India's rising household debts are not worrisome: SBI report
New Delhi: While household debt in India has been increasing over the past three years, a State Bank of India (SBI) report suggested that it's not necessarily a cause for alarm, especially when considering the context of the economy and the type of debt.
It said India's household debt is manageable and not worrisome at all, as two-thirds of the portfolio is of prime and above credit quality and the rise is attributed to a growing number of borrowers rather than an increase in average indebtedness.
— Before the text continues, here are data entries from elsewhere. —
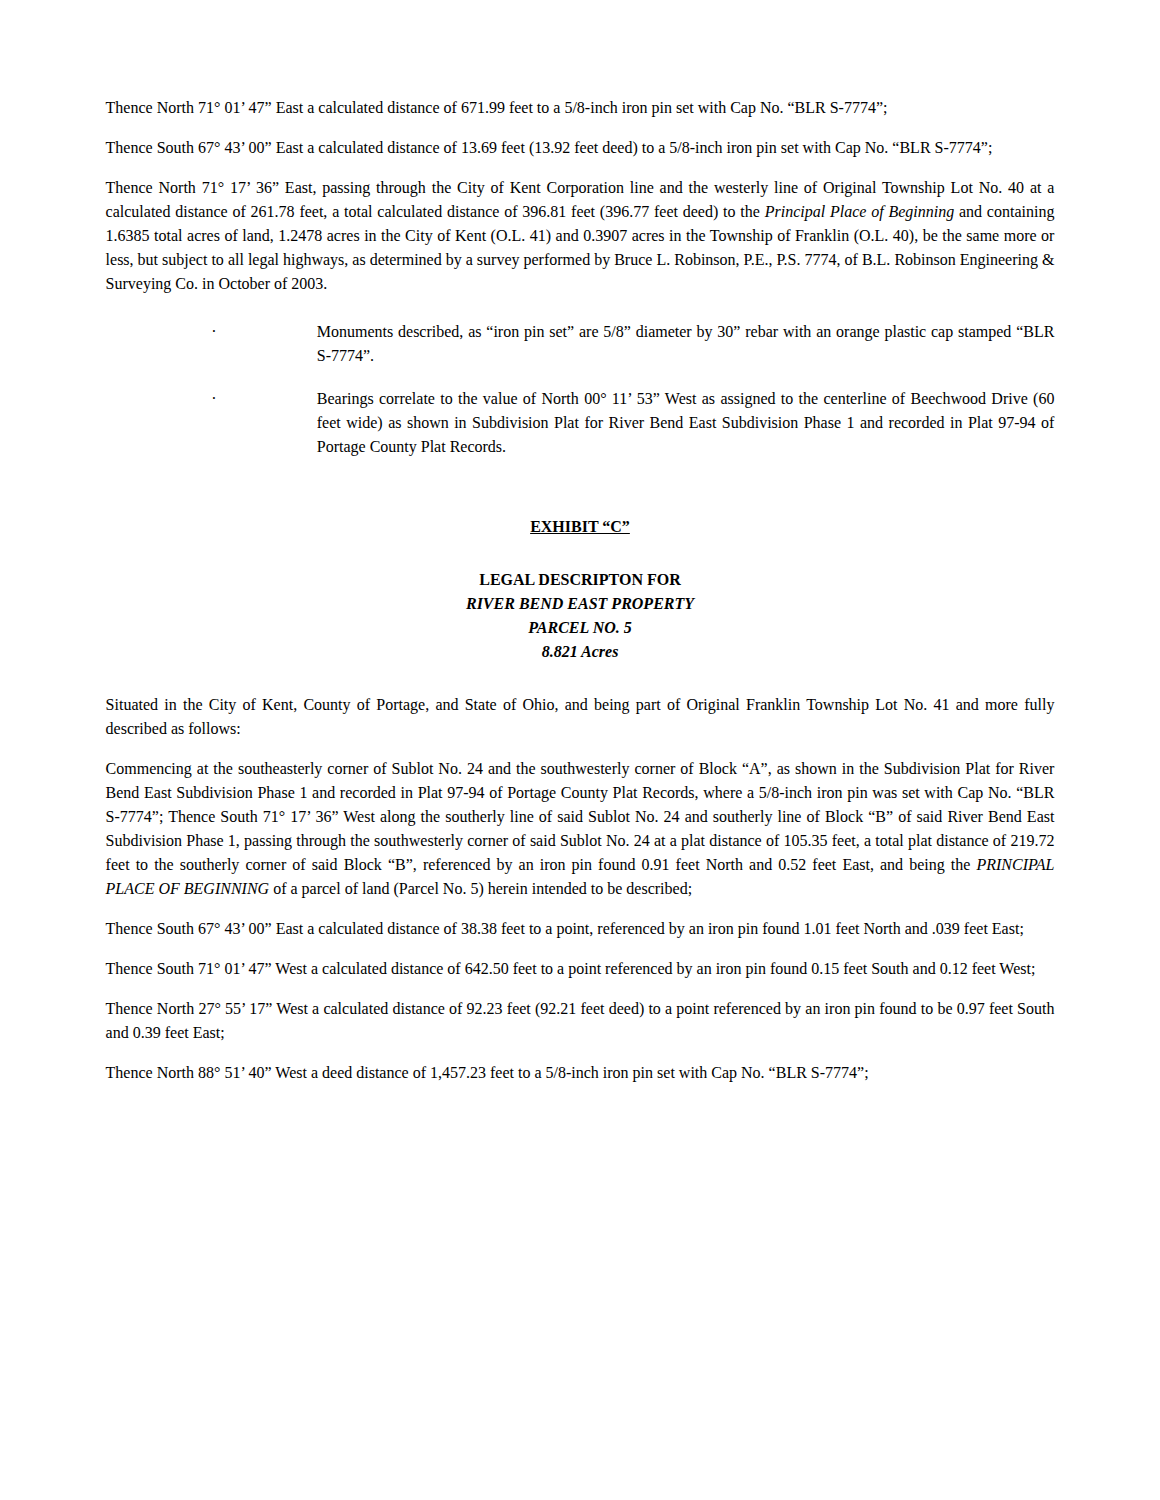Thence North 71° 01’ 47” East a calculated distance of 671.99 feet to a 5/8-inch iron pin set with Cap No. “BLR S-7774”;
Thence South 67° 43’ 00” East a calculated distance of 13.69 feet (13.92 feet deed) to a 5/8-inch iron pin set with Cap No. “BLR S-7774”;
Thence North 71° 17’ 36” East, passing through the City of Kent Corporation line and the westerly line of Original Township Lot No. 40 at a calculated distance of 261.78 feet, a total calculated distance of 396.81 feet (396.77 feet deed) to the Principal Place of Beginning and containing 1.6385 total acres of land, 1.2478 acres in the City of Kent (O.L. 41) and 0.3907 acres in the Township of Franklin (O.L. 40), be the same more or less, but subject to all legal highways, as determined by a survey performed by Bruce L. Robinson, P.E., P.S. 7774, of B.L. Robinson Engineering & Surveying Co. in October of 2003.
· Monuments described, as “iron pin set” are 5/8” diameter by 30” rebar with an orange plastic cap stamped “BLR S-7774”.
· Bearings correlate to the value of North 00° 11’ 53” West as assigned to the centerline of Beechwood Drive (60 feet wide) as shown in Subdivision Plat for River Bend East Subdivision Phase 1 and recorded in Plat 97-94 of Portage County Plat Records.
EXHIBIT “C”
LEGAL DESCRIPTON FOR
RIVER BEND EAST PROPERTY
PARCEL NO. 5
8.821 Acres
Situated in the City of Kent, County of Portage, and State of Ohio, and being part of Original Franklin Township Lot No. 41 and more fully described as follows:
Commencing at the southeasterly corner of Sublot No. 24 and the southwesterly corner of Block “A”, as shown in the Subdivision Plat for River Bend East Subdivision Phase 1 and recorded in Plat 97-94 of Portage County Plat Records, where a 5/8-inch iron pin was set with Cap No. “BLR S-7774”; Thence South 71° 17’ 36” West along the southerly line of said Sublot No. 24 and southerly line of Block “B” of said River Bend East Subdivision Phase 1, passing through the southwesterly corner of said Sublot No. 24 at a plat distance of 105.35 feet, a total plat distance of 219.72 feet to the southerly corner of said Block “B”, referenced by an iron pin found 0.91 feet North and 0.52 feet East, and being the PRINCIPAL PLACE OF BEGINNING of a parcel of land (Parcel No. 5) herein intended to be described;
Thence South 67° 43’ 00” East a calculated distance of 38.38 feet to a point, referenced by an iron pin found 1.01 feet North and .039 feet East;
Thence South 71° 01’ 47” West a calculated distance of 642.50 feet to a point referenced by an iron pin found 0.15 feet South and 0.12 feet West;
Thence North 27° 55’ 17” West a calculated distance of 92.23 feet (92.21 feet deed) to a point referenced by an iron pin found to be 0.97 feet South and 0.39 feet East;
Thence North 88° 51’ 40” West a deed distance of 1,457.23 feet to a 5/8-inch iron pin set with Cap No. “BLR S-7774”;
Additionally, asset creation, such as home and vehicle loans, makes up 25 per cent, while productive purposes like agriculture, business, and education loans constitute 30 per cent. The Reserve Bank of India (RBI) views the rise in household debt as manageable, particularly since two-thirds of the portfolio consists of prime and above-credit-quality borrowers.
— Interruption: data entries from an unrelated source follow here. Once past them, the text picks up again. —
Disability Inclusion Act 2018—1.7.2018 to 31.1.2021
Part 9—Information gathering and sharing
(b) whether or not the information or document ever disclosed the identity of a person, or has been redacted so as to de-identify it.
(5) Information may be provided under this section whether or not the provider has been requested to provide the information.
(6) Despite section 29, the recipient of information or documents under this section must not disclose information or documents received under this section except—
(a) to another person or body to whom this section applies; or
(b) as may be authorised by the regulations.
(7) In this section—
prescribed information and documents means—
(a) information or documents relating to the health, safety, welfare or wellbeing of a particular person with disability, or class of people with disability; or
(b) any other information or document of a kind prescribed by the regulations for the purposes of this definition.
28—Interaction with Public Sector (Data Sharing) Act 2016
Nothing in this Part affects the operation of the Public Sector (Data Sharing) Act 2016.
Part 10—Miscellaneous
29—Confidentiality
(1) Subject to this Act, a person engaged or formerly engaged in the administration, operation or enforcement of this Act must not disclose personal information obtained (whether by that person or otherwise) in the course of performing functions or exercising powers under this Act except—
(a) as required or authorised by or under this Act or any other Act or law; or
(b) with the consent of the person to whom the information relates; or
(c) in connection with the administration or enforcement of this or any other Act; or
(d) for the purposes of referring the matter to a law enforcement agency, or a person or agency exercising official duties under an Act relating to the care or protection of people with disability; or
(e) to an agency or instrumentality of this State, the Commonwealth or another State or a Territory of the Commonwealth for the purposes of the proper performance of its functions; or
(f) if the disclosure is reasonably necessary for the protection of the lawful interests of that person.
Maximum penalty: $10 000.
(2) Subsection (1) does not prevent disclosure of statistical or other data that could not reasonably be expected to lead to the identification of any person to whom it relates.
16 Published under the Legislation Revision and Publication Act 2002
As of now, India's household debt is at a relatively low level, 42 per cent, compared to 49.1 per cent for other emerging market economies (EMEs).
SBI's analysis revealed that 45 per cent of loans, including personal loans, credit cards, and consumer durable loans, are used for consumption purposes.
The RBI's ongoing rate-easing cycle has already seen a 100-basis-point reduction in the repo rate, leading to an automatic decrease in externally linked benchmarked interest rates. This is expected to provide substantial relief to households.
During this rate-cut easing cycle, it is estimated that approximately 80 per cent of retail and MSME loan portfolios are linked to the External Benchmark Lending Rate (EBLR), suggesting potential savings of around Rs 50,000 to Rs 60,000 for households.
This easing cycle is projected to continue for about two years, further contributing to a decline in household interest costs.
Last week, the RBI announced a reduction in the policy repo rate under the Liquidity Adjustment Facility by 50 basis points to 5.5 per cent. This rate cut was accompanied by a cut in the Cash Reserve Ratio (CRR) by 100 basis points in four tranches of 25 basis points each starting September 6.